2. Disallowance of programming cost and transponder fees under Section 40(a)(i) for failure to deduct tax at source.

Detailed Analysis:

Permanent Establishment (PE) in India Concerning Advertisement Revenue:

The assessee, a tax resident of Mauritius, engaged in telecasting TV channels, claimed it had no Permanent Establishment (PE) in India under the India-Mauritius DTAA. The Assessing Officer (AO) disagreed, asserting that Taj India, acting on behalf of the assessee, constituted a dependent agent PE in India. The AO attributed Rs. 49,32,74,156 as income taxable in India due to the activities conducted by Taj India, including facilitating advertising arrangements and market promotion.

The CIT(A) upheld the AO's view, concluding that the assessee had a PE in India and was liable for tax on income attributable to its activities in India. The CIT(A) determined that 75% of the income was taxable in India.

However, the ITAT referenced its earlier decision in the assessee's case for AY 2006-07, where it was held that Taj India did not constitute an agency PE under the India-Mauritius DTAA. Since Taj India was remunerated at arm's length, no further income or profit was attributable to the assessee in India. The ITAT directed the AO to delete the additions made towards the computation of income attributable to the assessee in India.

Disallowance of Programming Cost and Transponder Fees:

The AO disallowed programming costs and transponder fees paid to PanAM Sat International System Inc. under Section 40(a)(i) for failure to deduct tax at source, treating these payments as royalties under Section 9(1)(vi) of the Act. The CIT(A) disagreed, noting that the amendment to Section 9(1)(vi) was not in effect when the remittances were made. Consequently, the CIT(A) directed the AO to delete the disallowances.

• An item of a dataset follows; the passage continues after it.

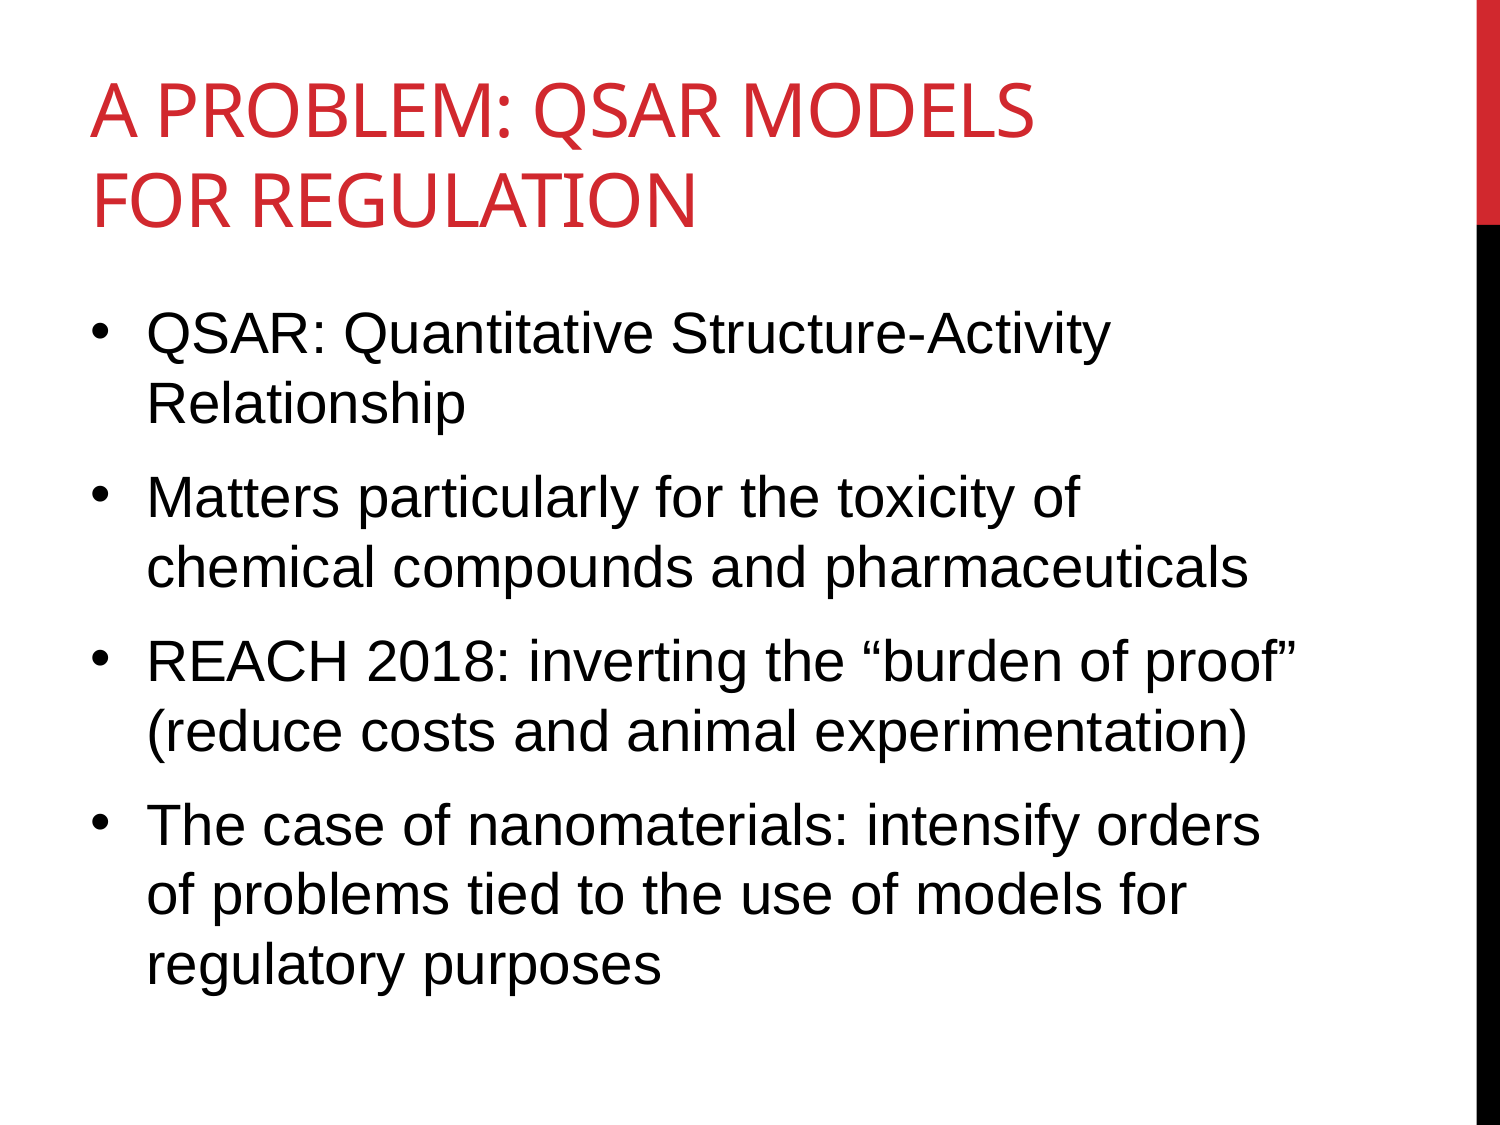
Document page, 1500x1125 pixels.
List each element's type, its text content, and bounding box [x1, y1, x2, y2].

title A problem: QSAR models for regulation [75, 25, 1119, 250]
list QSAR: Quantitative Structure-Activity Relationship Matters particularly for the toxicity of chemical compounds and pharmaceuticals REACH 2018: inverting the “burden of proof” (reduce costs and animal experimentation) The case of nanomaterials: intensify orders of problems tied to the use of models for regulatory purposes [75, 287, 1325, 1005]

The ITAT, referencing its decision for AY 2006-07, reiterated that such disallowances were incorrect. It held that payments for transponder facilities were for services, not for the use of equipment, and thus did not constitute royalties. Additionally, programming costs for acquiring live telecast rights were not royalties since there was no copyright involved. The ITAT directed the AO to delete the disallowances for both AY 2009-10 and 2010-11.

Conclusion:

The ITAT concluded that Taj India did not constitute an agency PE under the India-Mauritius DTAA, and since Taj India was remunerated at arm's length, no further income was attributable to the assessee in India. It also held that disallowances of programming costs and transponder fees under Section 40(a)(i) were incorrect, directing the AO to delete these additions. Consequently, the appeals filed by the assessee were allowed, and those by the revenue were dismissed.